To start with, the occasional heat waves that bake the mainland don’t send Whidbey Islanders running out to shop for air conditioners.
On July 3 it hit 93 in Seattle. In Langley that day it was 86. We’re typically 4 to 6 degrees cooler than Seattle on sunny summer days because we’re surrounded by air conditioning.
Like people everywhere in the region, we love doing things outdoors in the summer. But on our uncrowded island, the pleasures aren’t compromised by heavy traffic and jostling crowds.
The whole island is laced with little-traveled back roads that are ideal for cycling. Public beaches—and there are seven on South Whidbey Island, within a few minutes’ drive of Langley—are quiet and unspoiled, inviting spots for picnicking or launching kayaks.
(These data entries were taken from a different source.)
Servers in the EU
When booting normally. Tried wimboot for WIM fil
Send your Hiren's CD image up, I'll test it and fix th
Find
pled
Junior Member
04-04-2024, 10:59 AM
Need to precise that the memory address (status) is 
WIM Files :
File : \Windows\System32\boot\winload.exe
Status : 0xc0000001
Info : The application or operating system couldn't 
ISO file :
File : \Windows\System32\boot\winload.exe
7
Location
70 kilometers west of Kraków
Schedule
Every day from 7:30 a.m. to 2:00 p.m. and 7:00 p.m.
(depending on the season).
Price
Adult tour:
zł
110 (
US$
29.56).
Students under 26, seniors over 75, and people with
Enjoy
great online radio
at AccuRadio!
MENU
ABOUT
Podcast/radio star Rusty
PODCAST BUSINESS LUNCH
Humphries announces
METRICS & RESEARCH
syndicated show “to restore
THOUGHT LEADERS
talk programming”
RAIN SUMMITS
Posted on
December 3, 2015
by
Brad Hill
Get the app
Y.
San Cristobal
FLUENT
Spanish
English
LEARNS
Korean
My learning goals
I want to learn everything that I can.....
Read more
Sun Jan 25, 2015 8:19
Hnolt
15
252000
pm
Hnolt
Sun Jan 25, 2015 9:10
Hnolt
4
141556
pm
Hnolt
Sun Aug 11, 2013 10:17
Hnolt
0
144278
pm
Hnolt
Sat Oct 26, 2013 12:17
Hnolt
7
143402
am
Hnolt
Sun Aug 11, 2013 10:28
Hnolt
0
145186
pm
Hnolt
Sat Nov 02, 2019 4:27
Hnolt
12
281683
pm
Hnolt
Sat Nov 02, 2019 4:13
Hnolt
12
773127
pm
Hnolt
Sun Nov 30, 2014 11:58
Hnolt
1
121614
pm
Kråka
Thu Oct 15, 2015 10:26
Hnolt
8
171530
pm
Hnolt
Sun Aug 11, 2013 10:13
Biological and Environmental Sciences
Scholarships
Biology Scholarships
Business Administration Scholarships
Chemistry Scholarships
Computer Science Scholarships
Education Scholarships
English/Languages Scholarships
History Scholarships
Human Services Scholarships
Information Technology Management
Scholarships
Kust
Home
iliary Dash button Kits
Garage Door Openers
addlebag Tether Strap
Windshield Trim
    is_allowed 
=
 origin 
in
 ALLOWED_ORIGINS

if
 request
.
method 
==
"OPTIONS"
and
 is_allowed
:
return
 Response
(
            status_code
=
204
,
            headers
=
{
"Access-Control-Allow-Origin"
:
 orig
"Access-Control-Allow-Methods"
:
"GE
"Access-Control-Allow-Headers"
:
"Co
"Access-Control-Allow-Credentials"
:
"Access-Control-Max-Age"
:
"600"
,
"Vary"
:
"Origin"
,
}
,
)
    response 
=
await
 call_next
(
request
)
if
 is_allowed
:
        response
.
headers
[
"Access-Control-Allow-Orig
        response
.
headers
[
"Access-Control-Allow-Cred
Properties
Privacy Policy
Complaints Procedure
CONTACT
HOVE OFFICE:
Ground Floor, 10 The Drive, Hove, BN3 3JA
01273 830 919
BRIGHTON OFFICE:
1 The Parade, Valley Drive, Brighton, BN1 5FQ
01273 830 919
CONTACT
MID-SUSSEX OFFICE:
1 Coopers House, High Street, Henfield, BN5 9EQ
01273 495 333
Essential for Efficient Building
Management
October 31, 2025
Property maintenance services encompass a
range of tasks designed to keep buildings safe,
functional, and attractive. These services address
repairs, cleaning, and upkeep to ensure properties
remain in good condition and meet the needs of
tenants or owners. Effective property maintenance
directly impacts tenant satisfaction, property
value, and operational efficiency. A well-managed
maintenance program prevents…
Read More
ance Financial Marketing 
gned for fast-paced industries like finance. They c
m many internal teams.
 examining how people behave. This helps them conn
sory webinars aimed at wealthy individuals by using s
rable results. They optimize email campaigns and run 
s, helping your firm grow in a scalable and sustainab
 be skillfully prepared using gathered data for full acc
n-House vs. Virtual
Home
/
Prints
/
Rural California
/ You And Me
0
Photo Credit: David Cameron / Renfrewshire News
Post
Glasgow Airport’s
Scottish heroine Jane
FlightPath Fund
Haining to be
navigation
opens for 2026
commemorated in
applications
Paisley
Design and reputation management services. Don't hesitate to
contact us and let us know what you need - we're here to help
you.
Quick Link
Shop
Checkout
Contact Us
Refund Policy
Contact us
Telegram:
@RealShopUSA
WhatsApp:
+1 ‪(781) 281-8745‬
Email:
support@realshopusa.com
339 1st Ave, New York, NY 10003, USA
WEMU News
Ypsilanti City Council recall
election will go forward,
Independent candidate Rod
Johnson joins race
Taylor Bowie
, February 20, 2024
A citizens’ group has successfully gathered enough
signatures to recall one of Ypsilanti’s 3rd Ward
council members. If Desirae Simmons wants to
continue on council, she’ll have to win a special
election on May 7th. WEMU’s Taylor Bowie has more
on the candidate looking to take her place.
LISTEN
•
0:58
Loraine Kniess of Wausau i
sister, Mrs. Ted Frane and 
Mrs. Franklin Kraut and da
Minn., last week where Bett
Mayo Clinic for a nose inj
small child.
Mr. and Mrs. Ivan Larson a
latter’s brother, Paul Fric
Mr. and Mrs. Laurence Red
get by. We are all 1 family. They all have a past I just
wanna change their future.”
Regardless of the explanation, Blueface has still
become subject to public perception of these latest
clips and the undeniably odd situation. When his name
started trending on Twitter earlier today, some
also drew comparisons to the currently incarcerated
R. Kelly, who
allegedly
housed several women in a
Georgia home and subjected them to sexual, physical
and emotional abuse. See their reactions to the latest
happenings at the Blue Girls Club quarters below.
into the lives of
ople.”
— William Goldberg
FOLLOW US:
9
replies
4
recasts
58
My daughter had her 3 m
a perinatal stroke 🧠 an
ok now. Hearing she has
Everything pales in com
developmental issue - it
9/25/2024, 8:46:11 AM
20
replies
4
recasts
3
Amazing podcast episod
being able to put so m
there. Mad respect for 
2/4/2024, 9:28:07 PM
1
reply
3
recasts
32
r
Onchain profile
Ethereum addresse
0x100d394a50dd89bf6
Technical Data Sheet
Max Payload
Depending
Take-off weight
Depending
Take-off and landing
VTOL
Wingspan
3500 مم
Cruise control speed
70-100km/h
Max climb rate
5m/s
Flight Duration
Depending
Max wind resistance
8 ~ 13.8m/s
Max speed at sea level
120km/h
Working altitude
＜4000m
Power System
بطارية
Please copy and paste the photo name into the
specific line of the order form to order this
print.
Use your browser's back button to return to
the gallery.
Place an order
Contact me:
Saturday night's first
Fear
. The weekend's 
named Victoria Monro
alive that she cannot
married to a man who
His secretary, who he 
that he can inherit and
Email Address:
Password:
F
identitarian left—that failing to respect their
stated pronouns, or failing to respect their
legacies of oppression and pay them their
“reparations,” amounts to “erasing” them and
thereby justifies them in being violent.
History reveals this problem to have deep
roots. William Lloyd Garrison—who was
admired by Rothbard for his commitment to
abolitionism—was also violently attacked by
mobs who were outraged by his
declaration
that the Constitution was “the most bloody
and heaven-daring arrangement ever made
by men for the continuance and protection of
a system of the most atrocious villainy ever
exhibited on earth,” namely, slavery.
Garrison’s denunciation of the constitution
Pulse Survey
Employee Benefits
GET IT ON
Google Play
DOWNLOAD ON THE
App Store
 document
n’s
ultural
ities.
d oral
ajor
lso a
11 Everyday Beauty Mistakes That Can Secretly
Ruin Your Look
The island’s forest hiking trails are untroubled by crowds, bears or cougars.
Arts festivals practically erupt in the summer sun. There’s the blowout Coupeville Arts & Crafts Festival Aug. 1 and 2, now more than half a century old. The Island Shakespeare Festival presents weekly drama Thursdays through Sundays in August and the first two weeks of September. (It’s semi-outdoors, in a tent.) The Whidbey Island Music Festival on August weekends focuses on baroque music on period instruments. And there’s a lot more for all kinds of tastes.
We enjoy sophisticated entertainment, but without a hint of snobbery. Which leads us to the best thing of all about summer on Whidbey: It brings our sense of community out into the open.
This isn’t an uptight, exclusive island. People are relaxed and welcoming and informal. You pick up fried catfish or satay at the Saturday Bayview Farmer’s Market and sit down at a picnic table with strangers, and ten minutes later you’re friends.
The Highlands at Langley, our likewise relaxed and welcoming neighborhood, is ideally situated for enjoying all these activities. It’s a half-mile walk to the beach park or outdoor restaurant dining in Langley. It’s a six- or seven-minute drive to the Bayview market or Shakespeare.
And if you’re bound for a summer event on the mainland, it’s ten minutes to the ferry. Though if you live here, it doesn’t seem like there are many reasons to leave.